En 1965, tout jeune licencié en chimie, Rudolphe Collienne rejoint l’équipe de la station de traitement d’eau du barrage d’Eupen, situé sur la Vesdre. Le contexte de l'époque est loin d’être simple : la technologie de traitement est encore en plein développement et la prise de conscience écologique commence tout juste à émerger. « La potabilisation de l’eau dans cette partie du pays était tributaire de deux impératifs antagonistes, explique-t-il. Nous devions assurer à la fois l’approvisionnement en eau pour l’industrie textile et pour les habitants de la région. Et ces deux gros types de clients avaient des besoins différents ».

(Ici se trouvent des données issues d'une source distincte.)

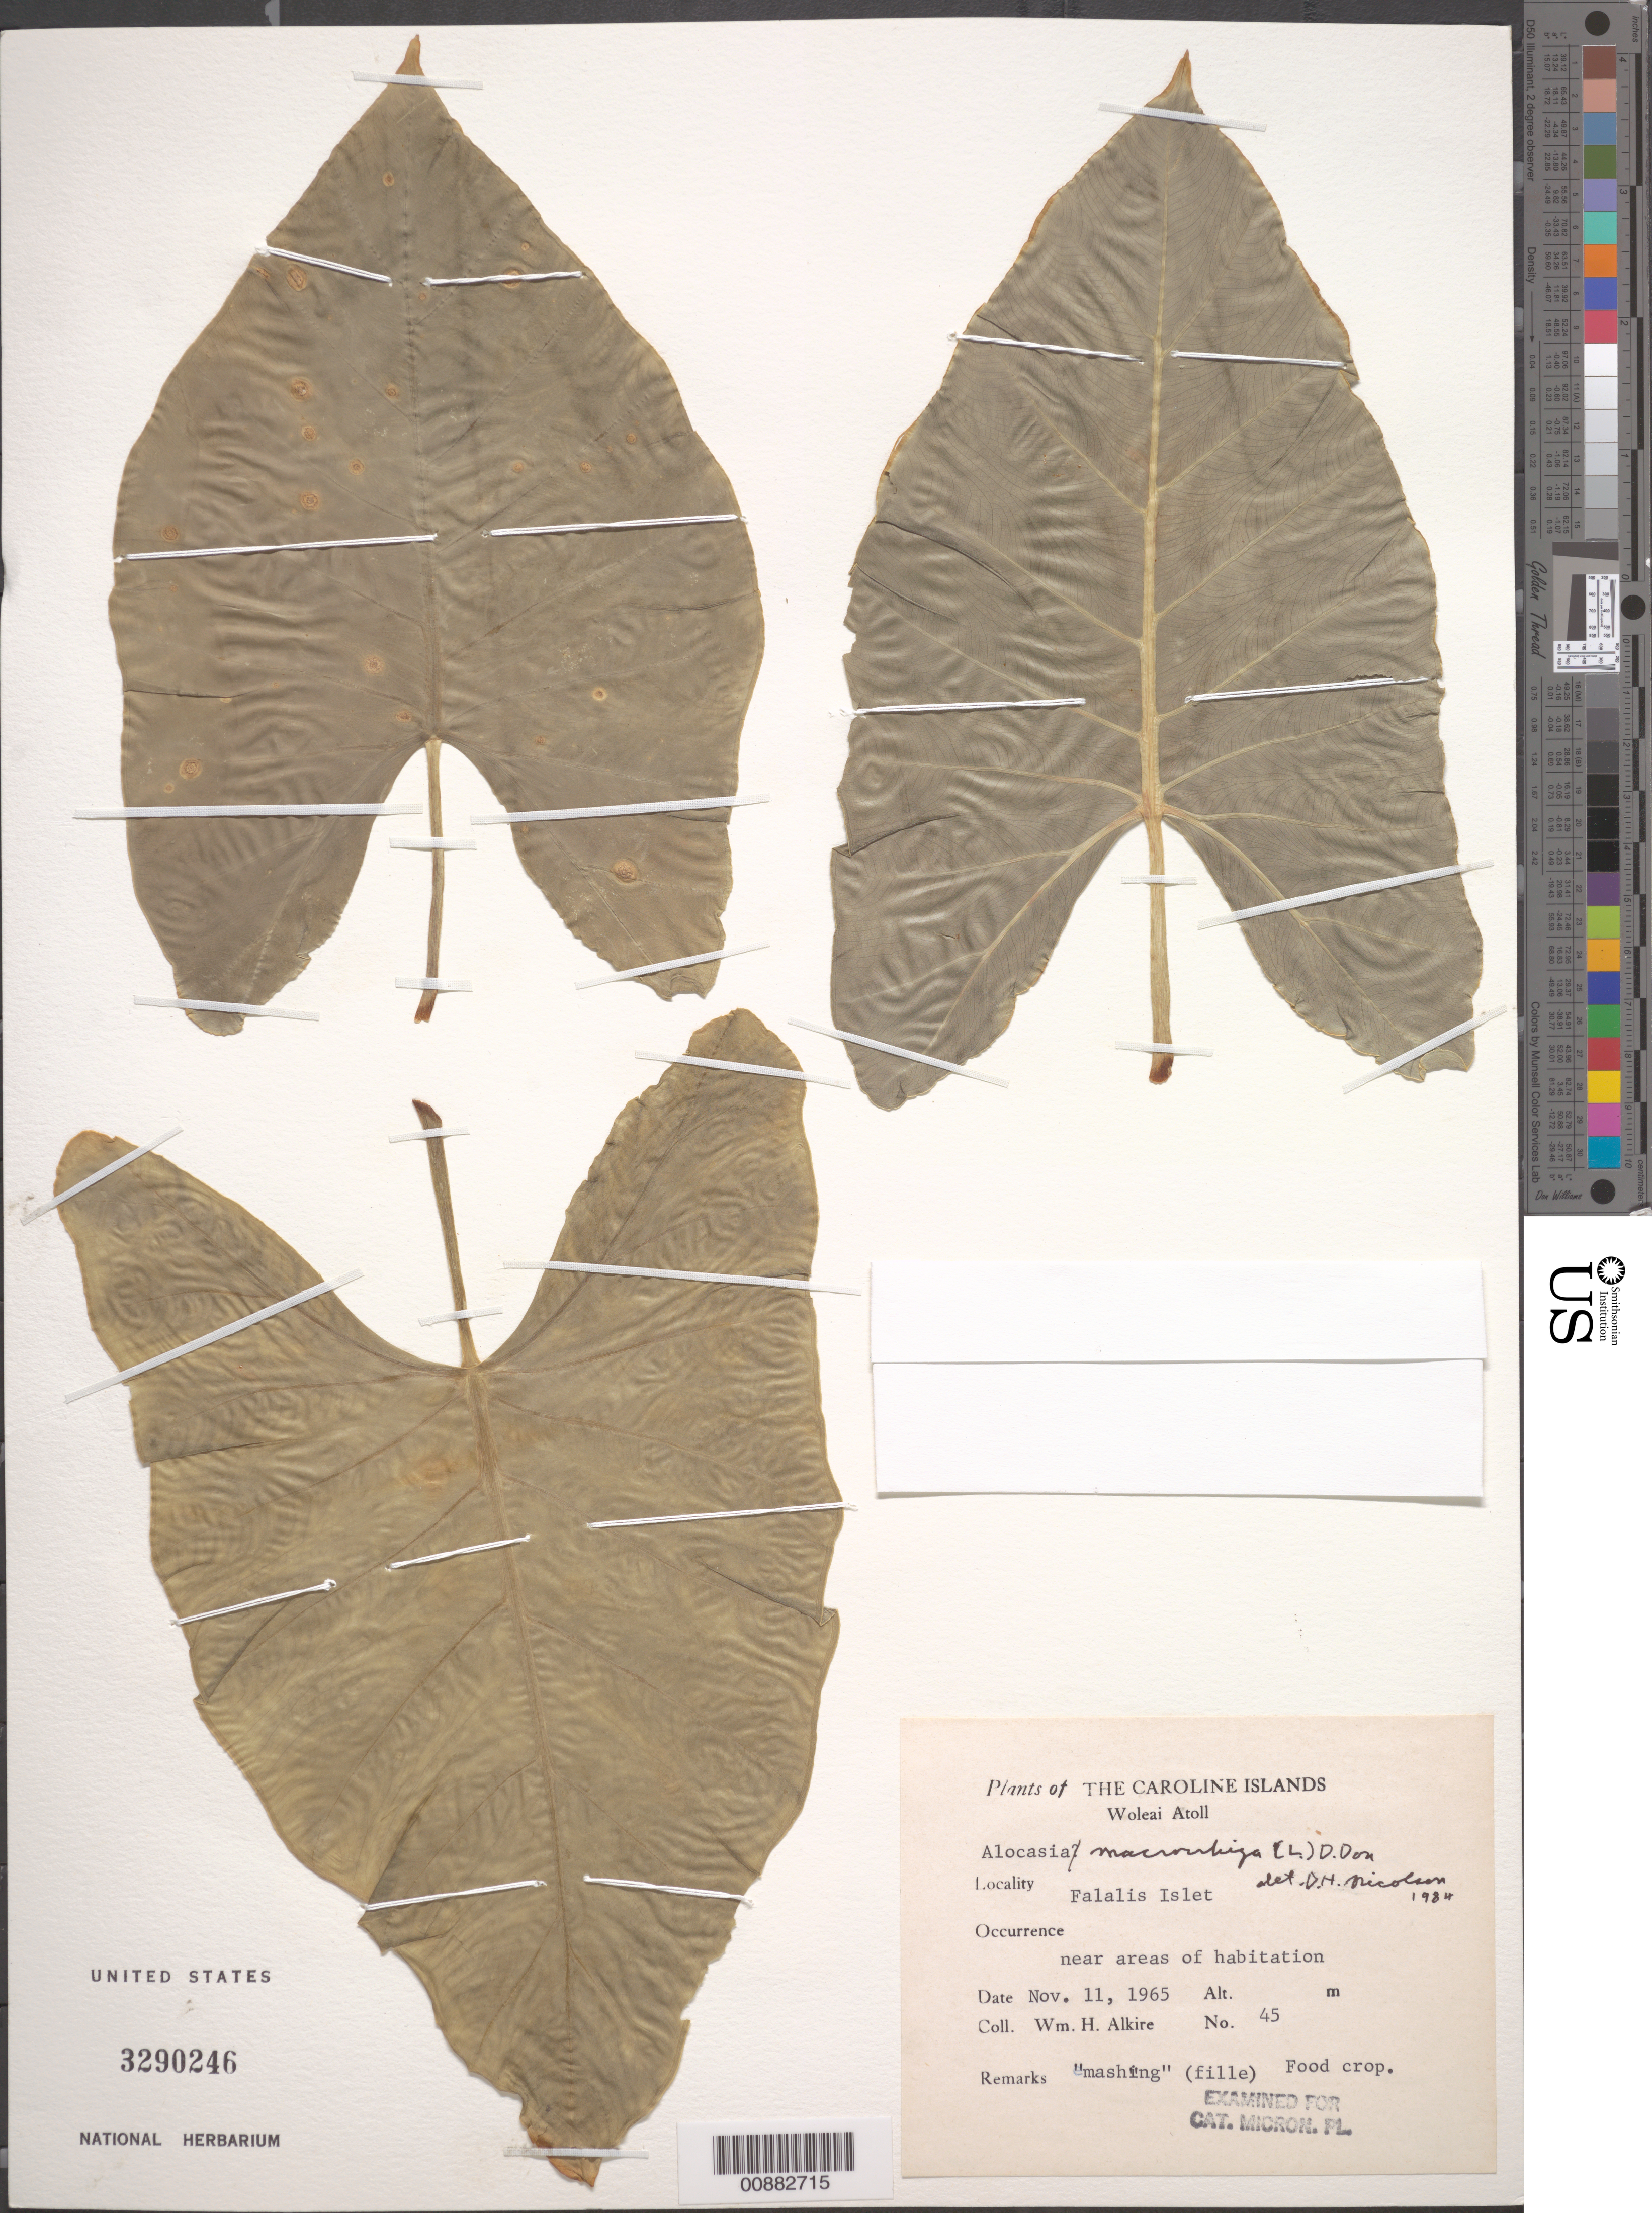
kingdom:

Lire « Rudy Collienne raconte le barrage d'Eupen »Pour satisfaire à la fois les particuliers et les clients industriels
L’eau issue du bassin versant de la Vesdre, naturellement acide et douce, convenait aux industries textiles qui l’utilisaient pour laver la laine. Les particuliers avaient besoin d’une eau potable moins agressive (plus dure), non seulement pour le confort d'utilisation, mais aussi pour réduire les risques de corrosion des conduites et des tuyaux.
« Lorsque j’ai commencé à travailler au barrage d’Eupen, nous avons effectué les tests de réception provisoire d’une modification importante : la reminéralisation. Ce procédé permettait d’augmenter la dureté de l’eau au bénéfice des particuliers. À cette époque, nous avons utilisé de la chaux à laquelle nous avons ajouté du gaz carbonique (CO2). C’était alors une première européenne tout à fait expérimentale. Ce traitement a été maintenu jusqu’en 2009 ».
Un problème résolu, voilà que d'autres surgissent !
« Par la suite, nous avons constaté que le chlore utilisé pour l’oxydation et la stérilisation de l’eau produisait des produits suspects : les trihalométhanes (THM), explique Rodolphe Collienne. L’élimination des matières organiques présentes dans l’eau brute du barrage n’était pas suffisante. Un biofilm –un amas de particules solides et de bactéries– se formait sur certains points du réseau de distribution. Ce biofilm se détachait des parois internes des conduites et rendait l’eau impropre à la consommation. Il a fallu plancher sur des alternatives pour résoudre ce problème… »
En 1995, des traces de 21 pesticides sont détectées dans les eaux de la Vesdre. En cause, les pluies qui transportent des particules de pesticides pulvérisés à l’intérieur du pays. Ces teneurs –pourtant très faibles– inquiètent le monde scientifique. « Au fil des années, les normes sont devenues de plus en plus sévères et plus nombreuses, confirme Rudolphe Collienne. Quand j’ai débuté ma carrière, on commençait à détecter des microgrammes. Au fil des années, les appareils de détection se sont perfectionnés et nous sommes passés à des analyses en nanogrammes (10-9g/L). À la fin de mon parcours professionnel, au début des années 2000, nous en étions à des mesures en picogrammes (10-12g/L) ».
La SWDE prend le relais
En 2001, la Région wallonne (dont l'ERPE est une émanation) confie à la SWDE la gestion des adductions et des grands ouvrages de production d'eau, dont notamment le complexe de la station de traitement des eaux de la Vesdre à Eupen. Et la résolution des problèmes liés à la formation de THM et de biofilm constitue une priorité.
Diverses techniques sont testées sur une unité pilote pour éliminer les matières organiques problématiques. La solution la plus efficace se révèle être l’intégration d’une étape de nanofiltration au traitement existant. La SWDE entame, en 2006, d'importants travaux de modernisation de ses stations de traitement de Stembert et Eupen. Le projet, aussi connu sous le nom de code VEGI (pour Vesdre et Gileppe), se matérialise notamment par l'installation d'impressionnantes unités de nanofiltration (voir photo).
La nanofiltration utilise des membranes que l’on pourrait comparer à des bas nylon. Elles sont percées de trous de l’ordre du millionième de millimètre qui ne laissent pas passer les matières organiques. Très fines, elles arrêtent les ions de calcium et de magnésium. Il a donc fallu revoir la séquence de traitement pour maintenir un pH acceptable pour l'eau distribuée aux particuliers. L'ajout de calcium et de bicarbonate a dû être déplacé après la nanofiltration.